WORK INSTRUCTIONS: Examine the material below and count the lines that hold the word "overlay". Report only the number.
#### MATERIAL PROVIDED
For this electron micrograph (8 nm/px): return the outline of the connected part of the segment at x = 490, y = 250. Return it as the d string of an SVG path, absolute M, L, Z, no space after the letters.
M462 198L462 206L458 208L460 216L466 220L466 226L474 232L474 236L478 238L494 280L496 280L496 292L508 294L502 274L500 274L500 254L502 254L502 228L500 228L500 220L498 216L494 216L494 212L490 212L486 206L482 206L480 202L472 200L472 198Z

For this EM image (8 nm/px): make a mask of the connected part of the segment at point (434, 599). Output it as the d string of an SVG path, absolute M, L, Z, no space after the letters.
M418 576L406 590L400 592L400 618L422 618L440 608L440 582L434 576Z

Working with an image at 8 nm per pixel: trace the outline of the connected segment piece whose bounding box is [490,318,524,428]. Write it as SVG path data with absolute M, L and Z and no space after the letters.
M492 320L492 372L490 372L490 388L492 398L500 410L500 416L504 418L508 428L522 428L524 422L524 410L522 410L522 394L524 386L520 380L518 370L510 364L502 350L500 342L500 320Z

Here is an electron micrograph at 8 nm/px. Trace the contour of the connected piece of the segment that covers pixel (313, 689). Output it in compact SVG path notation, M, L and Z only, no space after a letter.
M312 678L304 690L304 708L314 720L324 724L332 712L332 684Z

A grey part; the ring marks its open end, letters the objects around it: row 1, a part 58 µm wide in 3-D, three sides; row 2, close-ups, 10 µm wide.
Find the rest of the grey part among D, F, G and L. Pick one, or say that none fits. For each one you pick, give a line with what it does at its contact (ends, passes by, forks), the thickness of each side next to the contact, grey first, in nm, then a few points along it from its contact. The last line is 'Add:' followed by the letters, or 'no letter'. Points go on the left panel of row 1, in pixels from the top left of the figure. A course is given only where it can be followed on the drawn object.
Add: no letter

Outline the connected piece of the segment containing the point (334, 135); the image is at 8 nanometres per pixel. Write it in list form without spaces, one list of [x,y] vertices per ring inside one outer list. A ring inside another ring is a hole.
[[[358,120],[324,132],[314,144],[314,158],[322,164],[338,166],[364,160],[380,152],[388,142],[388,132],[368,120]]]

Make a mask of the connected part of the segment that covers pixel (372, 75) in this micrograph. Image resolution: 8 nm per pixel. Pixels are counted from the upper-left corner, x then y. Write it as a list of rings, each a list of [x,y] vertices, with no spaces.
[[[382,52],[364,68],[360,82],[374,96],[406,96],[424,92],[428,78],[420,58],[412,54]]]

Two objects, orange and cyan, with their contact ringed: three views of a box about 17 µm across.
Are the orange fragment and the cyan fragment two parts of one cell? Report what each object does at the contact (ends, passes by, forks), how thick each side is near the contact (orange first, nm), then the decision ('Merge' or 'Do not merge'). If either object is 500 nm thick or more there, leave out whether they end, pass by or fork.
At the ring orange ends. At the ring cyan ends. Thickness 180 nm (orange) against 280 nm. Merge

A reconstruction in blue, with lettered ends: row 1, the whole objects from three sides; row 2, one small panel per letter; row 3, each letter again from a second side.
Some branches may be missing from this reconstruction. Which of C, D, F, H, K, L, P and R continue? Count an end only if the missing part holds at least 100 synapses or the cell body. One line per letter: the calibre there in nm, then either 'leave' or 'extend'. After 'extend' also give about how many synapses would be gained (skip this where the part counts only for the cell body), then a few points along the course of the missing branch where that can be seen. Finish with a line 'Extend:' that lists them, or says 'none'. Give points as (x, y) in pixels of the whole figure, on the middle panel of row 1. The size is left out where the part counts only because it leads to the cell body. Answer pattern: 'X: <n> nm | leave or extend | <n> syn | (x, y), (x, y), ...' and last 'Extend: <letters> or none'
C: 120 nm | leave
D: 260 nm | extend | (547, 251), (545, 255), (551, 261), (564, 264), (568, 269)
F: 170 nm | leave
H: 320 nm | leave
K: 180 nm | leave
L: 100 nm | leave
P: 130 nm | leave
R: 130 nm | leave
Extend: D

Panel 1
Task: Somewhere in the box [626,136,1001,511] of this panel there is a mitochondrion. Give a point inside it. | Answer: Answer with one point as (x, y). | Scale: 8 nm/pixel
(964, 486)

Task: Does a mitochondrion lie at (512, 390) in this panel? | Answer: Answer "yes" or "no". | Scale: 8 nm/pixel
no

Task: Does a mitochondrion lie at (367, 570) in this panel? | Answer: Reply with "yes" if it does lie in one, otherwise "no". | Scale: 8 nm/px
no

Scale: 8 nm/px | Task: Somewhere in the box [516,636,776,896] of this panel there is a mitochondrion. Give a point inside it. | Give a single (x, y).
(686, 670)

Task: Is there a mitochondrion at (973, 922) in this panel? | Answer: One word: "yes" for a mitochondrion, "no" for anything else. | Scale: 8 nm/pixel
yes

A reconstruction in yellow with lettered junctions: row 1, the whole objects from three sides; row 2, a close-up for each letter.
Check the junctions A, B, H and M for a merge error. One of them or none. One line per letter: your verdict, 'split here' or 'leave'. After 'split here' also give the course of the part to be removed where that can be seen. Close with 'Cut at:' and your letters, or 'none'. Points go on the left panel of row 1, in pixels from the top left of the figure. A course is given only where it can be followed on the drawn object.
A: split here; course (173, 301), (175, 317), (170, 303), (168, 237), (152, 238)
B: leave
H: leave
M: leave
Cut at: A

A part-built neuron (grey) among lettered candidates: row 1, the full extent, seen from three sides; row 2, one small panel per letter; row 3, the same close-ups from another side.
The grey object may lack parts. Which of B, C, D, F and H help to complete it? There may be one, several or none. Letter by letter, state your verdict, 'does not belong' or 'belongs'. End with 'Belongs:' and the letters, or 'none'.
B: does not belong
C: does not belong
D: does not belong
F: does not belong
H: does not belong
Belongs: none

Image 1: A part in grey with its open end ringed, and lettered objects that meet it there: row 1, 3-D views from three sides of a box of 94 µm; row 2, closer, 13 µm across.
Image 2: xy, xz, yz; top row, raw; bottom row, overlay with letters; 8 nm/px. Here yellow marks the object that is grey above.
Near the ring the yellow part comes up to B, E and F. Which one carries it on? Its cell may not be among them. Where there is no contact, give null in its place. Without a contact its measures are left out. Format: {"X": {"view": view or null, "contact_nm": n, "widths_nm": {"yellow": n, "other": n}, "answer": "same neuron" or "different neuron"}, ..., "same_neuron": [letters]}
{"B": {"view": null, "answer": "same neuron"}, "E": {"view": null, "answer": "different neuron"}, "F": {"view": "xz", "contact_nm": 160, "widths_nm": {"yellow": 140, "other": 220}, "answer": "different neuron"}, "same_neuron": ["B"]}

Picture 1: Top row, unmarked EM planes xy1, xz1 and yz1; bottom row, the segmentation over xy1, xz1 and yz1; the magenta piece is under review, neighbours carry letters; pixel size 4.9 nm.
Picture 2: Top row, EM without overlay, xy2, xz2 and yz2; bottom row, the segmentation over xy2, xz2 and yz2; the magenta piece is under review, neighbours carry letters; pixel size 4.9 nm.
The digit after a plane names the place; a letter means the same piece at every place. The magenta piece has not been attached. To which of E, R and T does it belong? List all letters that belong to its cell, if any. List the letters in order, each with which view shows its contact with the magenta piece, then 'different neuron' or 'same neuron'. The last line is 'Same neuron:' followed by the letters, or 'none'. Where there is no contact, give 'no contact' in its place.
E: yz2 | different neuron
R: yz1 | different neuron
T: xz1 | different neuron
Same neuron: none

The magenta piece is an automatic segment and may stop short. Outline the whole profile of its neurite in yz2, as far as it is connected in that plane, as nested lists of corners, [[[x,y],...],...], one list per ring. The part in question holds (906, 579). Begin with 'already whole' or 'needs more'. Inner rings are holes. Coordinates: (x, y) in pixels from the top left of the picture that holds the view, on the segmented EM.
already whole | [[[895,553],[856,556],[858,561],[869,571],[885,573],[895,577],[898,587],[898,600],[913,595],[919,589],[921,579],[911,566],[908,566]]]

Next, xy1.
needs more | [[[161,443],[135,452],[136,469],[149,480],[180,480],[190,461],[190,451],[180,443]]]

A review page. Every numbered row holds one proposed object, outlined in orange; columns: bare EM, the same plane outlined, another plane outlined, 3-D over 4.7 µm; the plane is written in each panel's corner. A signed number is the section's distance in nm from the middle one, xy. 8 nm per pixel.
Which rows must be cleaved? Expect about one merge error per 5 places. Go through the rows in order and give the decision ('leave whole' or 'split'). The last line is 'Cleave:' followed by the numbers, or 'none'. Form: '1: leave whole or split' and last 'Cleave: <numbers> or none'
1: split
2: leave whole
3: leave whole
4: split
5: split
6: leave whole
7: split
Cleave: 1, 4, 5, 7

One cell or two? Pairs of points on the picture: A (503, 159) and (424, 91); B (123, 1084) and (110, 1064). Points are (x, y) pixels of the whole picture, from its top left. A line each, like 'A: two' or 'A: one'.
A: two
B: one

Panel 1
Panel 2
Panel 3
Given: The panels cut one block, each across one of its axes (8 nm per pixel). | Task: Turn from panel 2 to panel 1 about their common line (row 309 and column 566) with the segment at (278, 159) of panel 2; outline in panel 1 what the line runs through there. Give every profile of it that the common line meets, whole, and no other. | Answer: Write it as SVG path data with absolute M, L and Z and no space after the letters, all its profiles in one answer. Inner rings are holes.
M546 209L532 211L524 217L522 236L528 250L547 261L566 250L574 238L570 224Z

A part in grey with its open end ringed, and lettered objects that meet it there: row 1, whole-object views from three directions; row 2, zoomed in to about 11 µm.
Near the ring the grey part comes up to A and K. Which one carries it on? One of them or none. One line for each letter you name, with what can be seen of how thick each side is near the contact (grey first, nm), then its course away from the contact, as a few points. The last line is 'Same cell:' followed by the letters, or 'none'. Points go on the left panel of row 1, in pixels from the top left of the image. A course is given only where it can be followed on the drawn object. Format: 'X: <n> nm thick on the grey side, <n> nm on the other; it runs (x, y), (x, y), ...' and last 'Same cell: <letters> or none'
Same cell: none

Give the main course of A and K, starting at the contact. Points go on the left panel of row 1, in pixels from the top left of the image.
########
OUTPUT FOR THIS TASK: 2